Germany’s business sentiment strengthened to a four-month high in December as the economic downturn is feared to be less severe than previously estimated, results of a closely watched survey by the ifo Institute revealed.
The business climate index rose more-than-expected to 88.6 in December from 86.4 in November, data published by the Munich-based ifo Institute showed on Monday. The expected score was 87.4.
Companies’ assessment about their current situation improved after six consecutive falls. Their expectations also strengthened noticeably.
“German business is entering the holiday season with a sense of hope,” ifo President Clemens Fuest said.
The current situation index rose to 94.4 from 93.2. Economist had forecast a modest improvement to 93.5.
Expectations strengthened for a third month in a row to hit a six-month high of 83.2 versus 80.2 in the prior month. The expectations reading was also well above the expected level of 82.0.
In manufacturing, business morale rose substantially underpinned by strong expectations.

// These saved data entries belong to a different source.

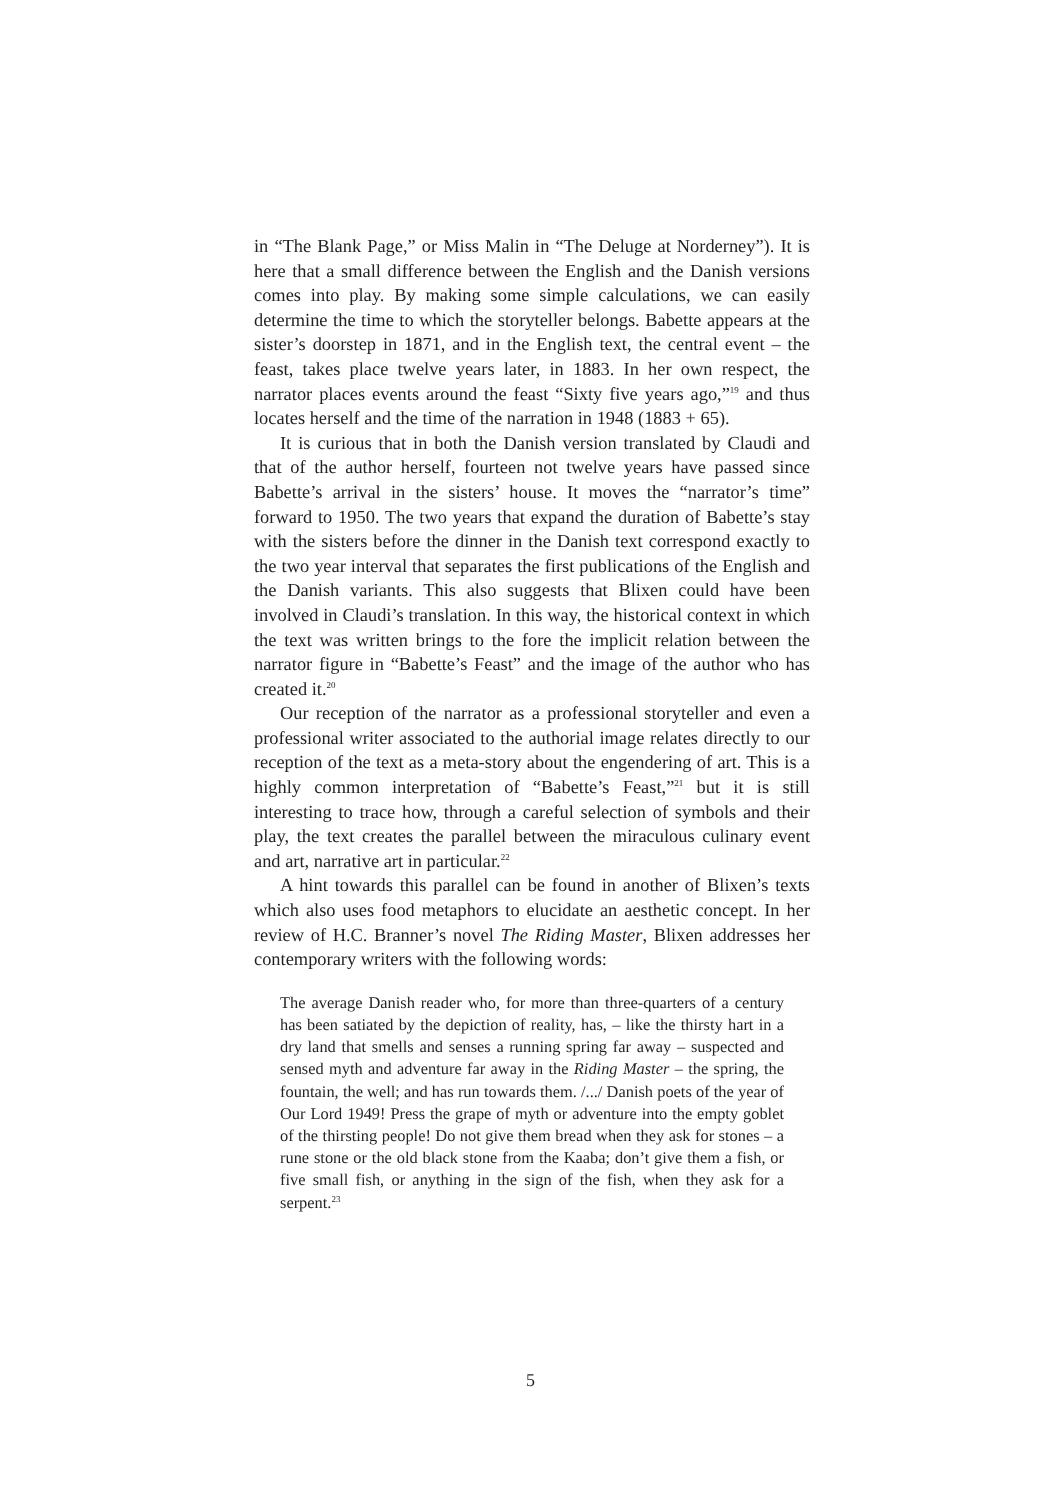in “The Blank Page,” or Miss Malin in “The Deluge at Norderney”). It is here that a small difference between the English and the Danish versions comes into play. By making some simple calculations, we can easily determine the time to which the storyteller belongs. Babette appears at the sister’s doorstep in 1871, and in the English text, the central event – the feast, takes place twelve years later, in 1883. In her own respect, the narrator places events around the feast “Sixty five years ago,”<sup>19</sup> and thus locates herself and the time of the narration in 1948 (1883 + 65).
It is curious that in both the Danish version translated by Claudi and that of the author herself, fourteen not twelve years have passed since Babette’s arrival in the sisters’ house. It moves the “narrator’s time” forward to 1950. The two years that expand the duration of Babette’s stay with the sisters before the dinner in the Danish text correspond exactly to the two year interval that separates the first publications of the English and the Danish variants. This also suggests that Blixen could have been involved in Claudi’s translation. In this way, the historical context in which the text was written brings to the fore the implicit relation between the narrator figure in “Babette’s Feast” and the image of the author who has created it.<sup>20</sup>
Our reception of the narrator as a professional storyteller and even a professional writer associated to the authorial image relates directly to our reception of the text as a meta-story about the engendering of art. This is a highly common interpretation of “Babette’s Feast,”<sup>21</sup> but it is still interesting to trace how, through a careful selection of symbols and their play, the text creates the parallel between the miraculous culinary event and art, narrative art in particular.<sup>22</sup>
A hint towards this parallel can be found in another of Blixen’s texts which also uses food metaphors to elucidate an aesthetic concept. In her review of H.C. Branner’s novel The Riding Master, Blixen addresses her contemporary writers with the following words:
The average Danish reader who, for more than three-quarters of a century has been satiated by the depiction of reality, has, – like the thirsty hart in a dry land that smells and senses a running spring far away – suspected and sensed myth and adventure far away in the Riding Master – the spring, the fountain, the well; and has run towards them. /.../ Danish poets of the year of Our Lord 1949! Press the grape of myth or adventure into the empty goblet of the thirsting people! Do not give them bread when they ask for stones – a rune stone or the old black stone from the Kaaba; don’t give them a fish, or five small fish, or anything in the sign of the fish, when they ask for a serpent.<sup>23</sup>
5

Companies were also more satisfied with their current business.
Sentiment among service providers improved markedly again in December. This was mainly driven by the dwindling pessimism concerning the coming six months. Service providers assessed their current situation as better.
In trade, business morale advanced to its highest level since June. Businesses assessed their current situation as mildly positive for the first time since August, while the outlook is still pessimistic.
In construction, the business climate worsened slightly. Businesses were a little less satisfied with their current situation. Expectations brightened marginally, but remained very pessimistic.
Renewed rise in the business climate index and the general improvement in the surveys over the past two months suggests the outlook for the German economy has improved, Capital Economics economist Franziska Palmas said.
But the economist still expects the biggest euro area economy to experience a recession, albeit a shallower one than initially feared.
Earlier this month, the ifo Institute predicted that said Germany is set to experience a less severe recession next year as the economy would recover by the spring and rebound strongly with incomes rising faster than prices.
Gross domestic product is forecast to fall only 0.1 percent next year after an estimated 1.8 percent expansion in 2022.
Last week, the European Central Bank signaled that it will continue raising interest rates, at least in the first quarter of next year, in a steady manner. This month, the bank slowed the pace of tightening to 50 basis points from 75 basis points.
The ECB projected a less severe recession for the Eurozone in the first quarter, but said inflation is expected to remain high for a long time and expects it to return to its target band only in 2025.